I agree...and this forum is great about keeping it real. The only issue I ever have is when someone is a jerk-wad for no reason and the "honesty" given is mean spirited and not helpful. Honesty is important but so is respect. I'm not a fan of sugar coating but do appreciate tact.
We're a fairly honest bunch here, especially with regards to the publishing process and fame. We know how hard it is to publish a book, and we make sure new members know this. The same thing goes for becoming a famous writer (which takes a bit of luck).
I agree with sunsplash. This forum is brilliant for writers to face any fears they have with the quality of their work, because even if you are given a harsh critique, as long as it echo's with other members, you know that your feedback is on a general consensus level and you are in a much better place to step back and take heed. I also agree in the sense that there are people out there, and most probably on this forum, who from time to time, will deal a rough hand for no feasible reason, but I think as long as you pool your critiques that carry repetition, and ignore stale attacks, you will generally progress as a writer.
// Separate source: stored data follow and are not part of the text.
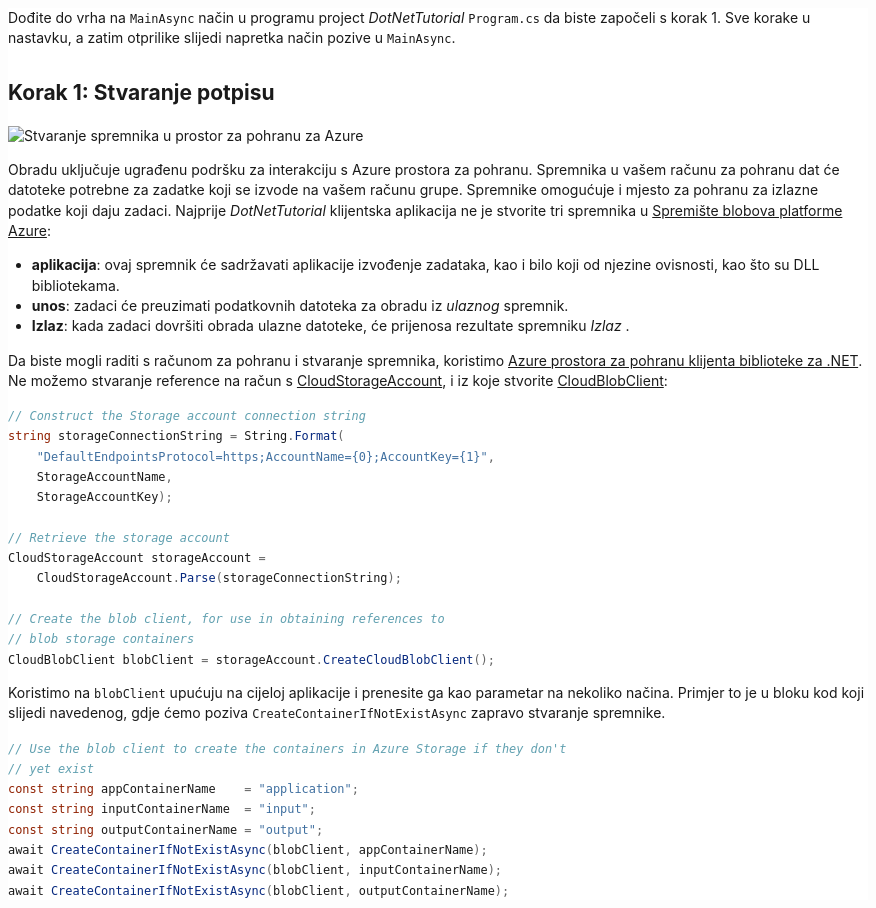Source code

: Dođite do vrha na `MainAsync` način u programu project *DotNetTutorial* `Program.cs` da biste započeli s korak 1. Sve korake u nastavku, a zatim otprilike slijedi napretka način pozive u `MainAsync`.

## <a name="step-1-create-storage-containers"></a>Korak 1: Stvaranje potpisu

![Stvaranje spremnika u prostor za pohranu za Azure][1]
<br/>

Obradu uključuje ugrađenu podršku za interakciju s Azure prostora za pohranu. Spremnika u vašem računu za pohranu dat će datoteke potrebne za zadatke koji se izvode na vašem računu grupe. Spremnike omogućuje i mjesto za pohranu za izlazne podatke koji daju zadaci. Najprije *DotNetTutorial* klijentska aplikacija ne je stvorite tri spremnika u [Spremište blobova platforme Azure](../storage/storage-introduction.md):

- **aplikacija**: ovaj spremnik će sadržavati aplikacije izvođenje zadataka, kao i bilo koji od njezine ovisnosti, kao što su DLL bibliotekama.
- **unos**: zadaci će preuzimati podatkovnih datoteka za obradu iz *ulaznog* spremnik.
- **Izlaz**: kada zadaci dovršiti obrada ulazne datoteke, će prijenosa rezultate spremniku *Izlaz* .

Da biste mogli raditi s računom za pohranu i stvaranje spremnika, koristimo [Azure prostora za pohranu klijenta biblioteke za .NET][net_api_storage]. Ne možemo stvaranje reference na račun s [CloudStorageAccount][net_cloudstorageaccount], i iz koje stvorite [CloudBlobClient][net_cloudblobclient]:

```csharp
// Construct the Storage account connection string
string storageConnectionString = String.Format(
    "DefaultEndpointsProtocol=https;AccountName={0};AccountKey={1}",
    StorageAccountName,
    StorageAccountKey);

// Retrieve the storage account
CloudStorageAccount storageAccount =
    CloudStorageAccount.Parse(storageConnectionString);

// Create the blob client, for use in obtaining references to
// blob storage containers
CloudBlobClient blobClient = storageAccount.CreateCloudBlobClient();
```

Koristimo na `blobClient` upućuju na cijeloj aplikacije i prenesite ga kao parametar na nekoliko načina. Primjer to je u bloku kod koji slijedi navedenog, gdje ćemo poziva `CreateContainerIfNotExistAsync` zapravo stvaranje spremnike.

```csharp
// Use the blob client to create the containers in Azure Storage if they don't
// yet exist
const string appContainerName    = "application";
const string inputContainerName  = "input";
const string outputContainerName = "output";
await CreateContainerIfNotExistAsync(blobClient, appContainerName);
await CreateContainerIfNotExistAsync(blobClient, inputContainerName);
await CreateContainerIfNotExistAsync(blobClient, outputContainerName);
```


[azure_batch]: https://azure.microsoft.com/services/batch/
[azure_free_account]: https://azure.microsoft.com/free/
[azure_portal]: https://portal.azure.com
[batch_learning_path]: https://azure.microsoft.com/documentation/learning-paths/batch/
[github_batchexplorer]: https://github.com/Azure/azure-batch-samples/tree/master/CSharp/BatchExplorer
[github_dotnettutorial]: https://github.com/Azure/azure-batch-samples/tree/master/CSharp/ArticleProjects/DotNetTutorial
[github_samples]: https://github.com/Azure/azure-batch-samples
[github_samples_common]: https://github.com/Azure/azure-batch-samples/tree/master/CSharp/Common
[github_samples_zip]: https://github.com/Azure/azure-batch-samples/archive/master.zip
[github_topnwords]: https://github.com/Azure/azure-batch-samples/tree/master/CSharp/TopNWords
[net_api]: http://msdn.microsoft.com/library/azure/mt348682.aspx
[net_api_storage]: https://msdn.microsoft.com/library/azure/mt347887.aspx
[net_batchclient]: https://msdn.microsoft.com/library/azure/microsoft.azure.batch.batchclient.aspx
[net_cloudblobclient]: https://msdn.microsoft.com/library/microsoft.windowsazure.storage.blob.cloudblobclient.aspx
[net_cloudblobcontainer]: https://msdn.microsoft.com/library/microsoft.windowsazure.storage.blob.cloudblobcontainer.aspx
[net_cloudstorageaccount]: https://msdn.microsoft.com/library/azure/microsoft.windowsazure.storage.cloudstorageaccount.aspx
[net_cloudserviceconfiguration]: https://msdn.microsoft.com/library/azure/microsoft.azure.batch.cloudserviceconfiguration.aspx
[net_container_delete]: https://msdn.microsoft.com/library/microsoft.windowsazure.storage.blob.cloudblobcontainer.deleteifexistsasync.aspx
[net_job]: https://msdn.microsoft.com/library/azure/microsoft.azure.batch.cloudjob.aspx
[net_job_poolinfo]: https://msdn.microsoft.com/library/azure/microsoft.azure.batch.protocol.models.cloudjob.poolinformation.aspx
[net_joboperations]: https://msdn.microsoft.com/library/azure/microsoft.azure.batch.batchclient.joboperations
[net_joboperations_terminatejob]: https://msdn.microsoft.com/library/azure/microsoft.azure.batch.joboperations.terminatejobasync.aspx
[net_jobpreptask]: https://msdn.microsoft.com/library/azure/microsoft.azure.batch.cloudjob.jobpreparationtask.aspx
[net_jobreltask]: https://msdn.microsoft.com/library/azure/microsoft.azure.batch.cloudjob.jobreleasetask.aspx
[net_node]: https://msdn.microsoft.com/library/azure/microsoft.azure.batch.computenode.aspx
[net_odatadetaillevel]: https://msdn.microsoft.com/library/azure/microsoft.azure.batch.odatadetaillevel.aspx
[net_pool]: https://msdn.microsoft.com/library/azure/microsoft.azure.batch.cloudpool.aspx
[net_pool_create]: https://msdn.microsoft.com/library/azure/microsoft.azure.batch.pooloperations.createpool.aspx
[net_pool_starttask]: https://msdn.microsoft.com/library/azure/microsoft.azure.batch.cloudpool.starttask.aspx
[net_pooloperations]: https://msdn.microsoft.com/library/azure/microsoft.azure.batch.batchclient.pooloperations
[net_resourcefile]: https://msdn.microsoft.com/library/azure/microsoft.azure.batch.resourcefile.aspx
[net_resourcefile_blobsource]: https://msdn.microsoft.com/library/azure/microsoft.azure.batch.resourcefile.blobsource.aspx
[net_sas_blob]: https://msdn.microsoft.com/library/azure/microsoft.windowsazure.storage.blob.cloudblob.getsharedaccesssignature.aspx
[net_sas_container]: https://msdn.microsoft.com/library/azure/microsoft.windowsazure.storage.blob.cloudblobcontainer.getsharedaccesssignature.aspx
[net_starttask]: https://msdn.microsoft.com/library/azure/microsoft.azure.batch.starttask.aspx
[net_starttask_resourcefiles]: https://msdn.microsoft.com/library/azure/microsoft.azure.batch.starttask.resourcefiles.aspx
[net_task]: https://msdn.microsoft.com/library/azure/microsoft.azure.batch.cloudtask.aspx
[net_task_resourcefiles]: https://msdn.microsoft.com/library/azure/microsoft.azure.batch.cloudtask.resourcefiles.aspx
[net_taskstate]: https://msdn.microsoft.com/library/azure/microsoft.azure.batch.common.taskstate.aspx
[net_taskstatemonitor]: https://msdn.microsoft.com/library/azure/microsoft.azure.batch.taskstatemonitor.aspx
[net_thread_sleep]: https://msdn.microsoft.com/library/274eh01d(v=vs.110).aspx
[net_virtualmachineconfiguration]: https://msdn.microsoft.com/library/azure/microsoft.azure.batch.virtualmachineconfiguration.aspx
[nuget_packagemgr]: https://docs.nuget.org/consume/installing-nuget
[nuget_restore]: https://docs.nuget.org/consume/package-restore/msbuild-integrated#enabling-package-restore-during-build
[storage_explorers]: http://storageexplorer.com/
[visual_studio]: https://www.visualstudio.com/products/vs-2015-product-editions
[1]: ./media/batch-dotnet-get-started/batch_workflow_01_sm.png "Stvaranje spremnika u prostor za pohranu za Azure"
[2]: ./media/batch-dotnet-get-started/batch_workflow_02_sm.png "Prijenos aplikacije zadatka i unos (podaci) datoteke spremnika"
[3]: ./media/batch-dotnet-get-started/batch_workflow_03_sm.png "Stvaranje grupe za grupu"
[4]: ./media/batch-dotnet-get-started/batch_workflow_04_sm.png "Stvaranje obrade"
[5]: ./media/batch-dotnet-get-started/batch_workflow_05_sm.png "Dodavanje zadataka posla"
[6]: ./media/batch-dotnet-get-started/batch_workflow_06_sm.png "Praćenje zadataka"
[7]: ./media/batch-dotnet-get-started/batch_workflow_07_sm.png "Preuzimanje zadatka Izlaz iz spremišta"
[8]: ./media/batch-dotnet-get-started/batch_workflow_sm.png "Obradu rješenja tijeka rada (cijeli dijagram)"
[9]: ./media/batch-dotnet-get-started/credentials_batch_sm.png "Vjerodajnice za obradu portalu"
[10]: ./media/batch-dotnet-get-started/credentials_storage_sm.png "Vjerodajnice za pohranu na portalu"
[11]: ./media/batch-dotnet-get-started/batch_workflow_minimal_sm.png "Obradu rješenja tijeka rada (minimalnog dijagram)"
Before the great crash of WF, I wrote a terribly long paragraph explaining why I like honesty and why it should be adopted everywhere. So now all I am going to say is: I think everyone should adopt a policy of truth. No more white lies. A coat of sugar helps the medicine go down, but then when you find out sugar was added then it becomes a sticky situation. [no pun intended]
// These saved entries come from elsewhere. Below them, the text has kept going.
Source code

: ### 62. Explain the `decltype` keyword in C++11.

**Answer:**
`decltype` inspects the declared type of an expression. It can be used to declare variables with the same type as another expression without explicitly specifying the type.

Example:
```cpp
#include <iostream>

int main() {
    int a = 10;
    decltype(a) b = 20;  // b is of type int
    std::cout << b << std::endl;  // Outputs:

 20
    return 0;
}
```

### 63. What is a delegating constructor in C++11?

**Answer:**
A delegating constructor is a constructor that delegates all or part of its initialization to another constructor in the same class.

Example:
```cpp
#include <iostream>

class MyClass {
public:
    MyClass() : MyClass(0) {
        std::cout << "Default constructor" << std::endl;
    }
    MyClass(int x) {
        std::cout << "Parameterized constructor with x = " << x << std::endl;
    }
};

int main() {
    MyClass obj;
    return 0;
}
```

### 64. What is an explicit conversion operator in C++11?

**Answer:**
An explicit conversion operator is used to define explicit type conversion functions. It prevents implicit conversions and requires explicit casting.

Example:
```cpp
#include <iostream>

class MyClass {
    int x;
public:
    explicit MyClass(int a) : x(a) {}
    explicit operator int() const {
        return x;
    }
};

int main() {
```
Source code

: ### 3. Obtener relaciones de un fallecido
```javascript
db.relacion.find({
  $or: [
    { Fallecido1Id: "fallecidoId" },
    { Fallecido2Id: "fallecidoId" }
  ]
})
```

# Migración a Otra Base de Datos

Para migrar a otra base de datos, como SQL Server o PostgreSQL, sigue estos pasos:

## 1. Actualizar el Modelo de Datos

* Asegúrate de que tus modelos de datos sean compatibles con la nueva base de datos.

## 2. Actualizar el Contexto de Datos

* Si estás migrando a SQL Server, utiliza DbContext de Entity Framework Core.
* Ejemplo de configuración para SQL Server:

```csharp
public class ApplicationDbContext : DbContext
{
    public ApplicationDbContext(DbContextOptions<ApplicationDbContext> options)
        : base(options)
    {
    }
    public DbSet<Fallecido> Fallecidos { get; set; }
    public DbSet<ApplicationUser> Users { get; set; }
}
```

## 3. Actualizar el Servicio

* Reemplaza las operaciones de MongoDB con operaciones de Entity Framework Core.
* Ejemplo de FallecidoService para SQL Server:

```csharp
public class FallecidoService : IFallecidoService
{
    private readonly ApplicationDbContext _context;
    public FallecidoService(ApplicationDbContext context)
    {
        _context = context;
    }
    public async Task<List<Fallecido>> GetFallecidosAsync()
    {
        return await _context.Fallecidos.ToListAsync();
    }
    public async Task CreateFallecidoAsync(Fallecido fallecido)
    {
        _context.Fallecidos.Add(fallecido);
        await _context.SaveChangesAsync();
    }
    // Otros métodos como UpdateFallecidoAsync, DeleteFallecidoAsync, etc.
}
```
Complex social activity does not function, or at least does not function in a way we would probably find agreeable, without social lying. Strangely enough, in primatology, lying, purposeful misdirection and premeditated subterfuge are the holy grails of evidence for researchers as regards sentience in non-humans. Regardless, if we are to use the forum and critiquing as the model by which to give shape to this idea, I would say that blowing smoke up a member's butt is not only purposeless for the butt-smoke-receiving member, but a heinous waste of your time. If you give a pollyanna critique, then you learned nothing from the experience, you researched nothing in order to give constructive examples, you questioned nothing about your own understanding of the other person's work. Though one does learn through the receiving of critiques, I believe that the greater path is in the giving of them. If you do it dishonestly, then you just threw away however many minutes it took you to write that fluff.
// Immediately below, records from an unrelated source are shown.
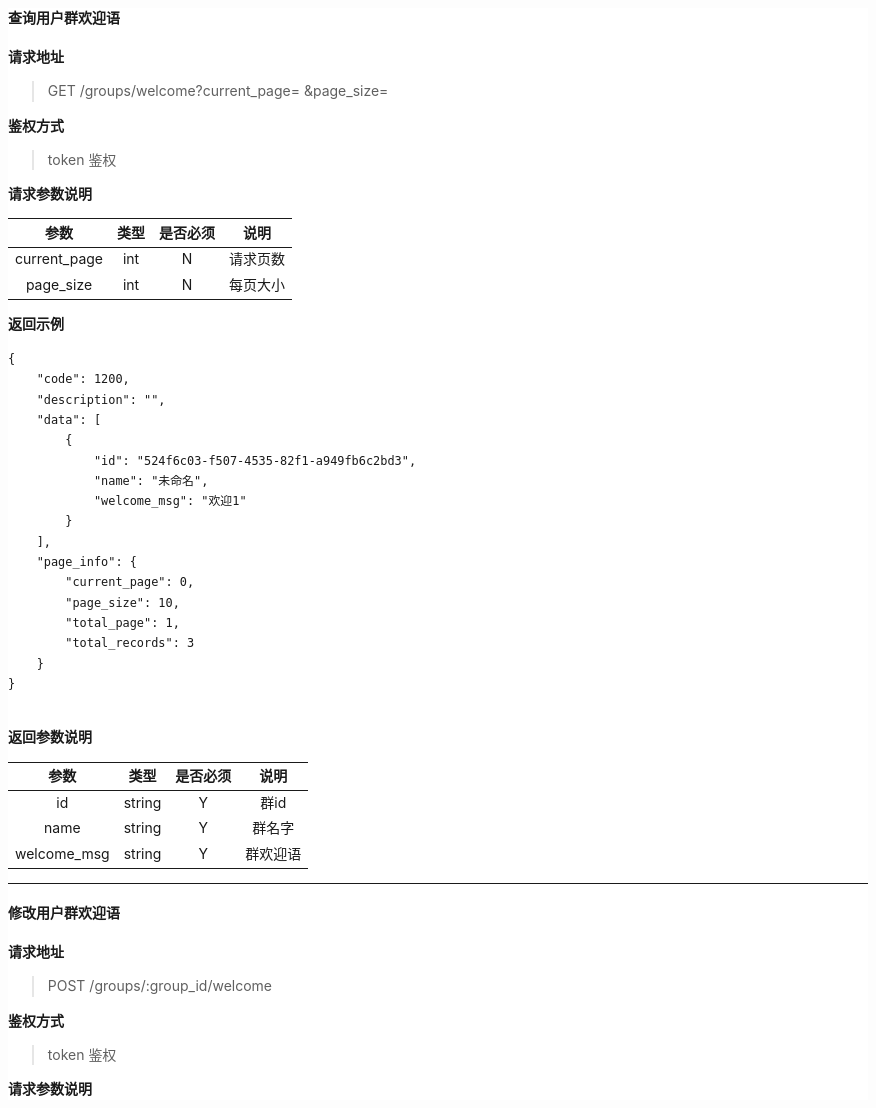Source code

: #### 查询用户群欢迎语
	
**请求地址**
>GET /groups/welcome?current_page= &page_size=
	
**鉴权方式**
> token 鉴权
	
**请求参数说明** 
	
参数 | 类型 | 是否必须 | 说明
:---:|:---:|:---:|:---:
current_page | int | N | 请求页数
page_size | int | N | 每页大小

**返回示例**
```
{
    "code": 1200,
    "description": "",
    "data": [
        {
            "id": "524f6c03-f507-4535-82f1-a949fb6c2bd3",
            "name": "未命名",
            "welcome_msg": "欢迎1"
        }
    ],
    "page_info": {
        "current_page": 0,
        "page_size": 10,
        "total_page": 1,
        "total_records": 3
    }
}
	
```
**返回参数说明**
	
参数 | 类型 | 是否必须 | 说明
:---:|:---:|:---:|:---:
id |string | Y | 群id
name | string | Y| 群名字
welcome_msg |string | Y| 群欢迎语
---


#### 修改用户群欢迎语
	
**请求地址**
>POST /groups/:group_id/welcome

**鉴权方式**
> token 鉴权
	
**请求参数说明**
Honesty is wonderful, but to be effective it needs to be delivered in a palatable way - if sugar is what's needed to make the medicine go down then so be it. Some people, myself included, can happily take the bluntest of criticism and get use out of it, but others are more sensitive and become defensive or see criticism as an attack if it isn't worded in a way they recognise as constructive. I find that on the Internet many people will critique/comment however they like and say that if the receiver doesn't like it then tough - truth hurts and all that - but I see that as an almost equal waste of time as giving a pollyanna review. If you want to be helpful then you need to make sure your advice can sink in, otherwise you're just being a smartarse for the fun of it. Of course nothing will help a person who thinks they are perfect and won't accept any criticism at all, but I find it's good to flex the diplomacy muscles and try!
I think you ought to provide a way forward as well as an honest assessment of whatever the present state of affairs might be. Being constructive isn't the same as sugar-coating the truth.
In all honesty I'd rather have people be honest with me in the long run even if I hate what I hear but in some circumstances phrasing the truth gently is beneficial. A while back when I was going through some stuff I still valued blunt honesty but sometimes people being too honest on one of my bad days could just have things become too much and pull me into a really negative mood that was hard to get out of.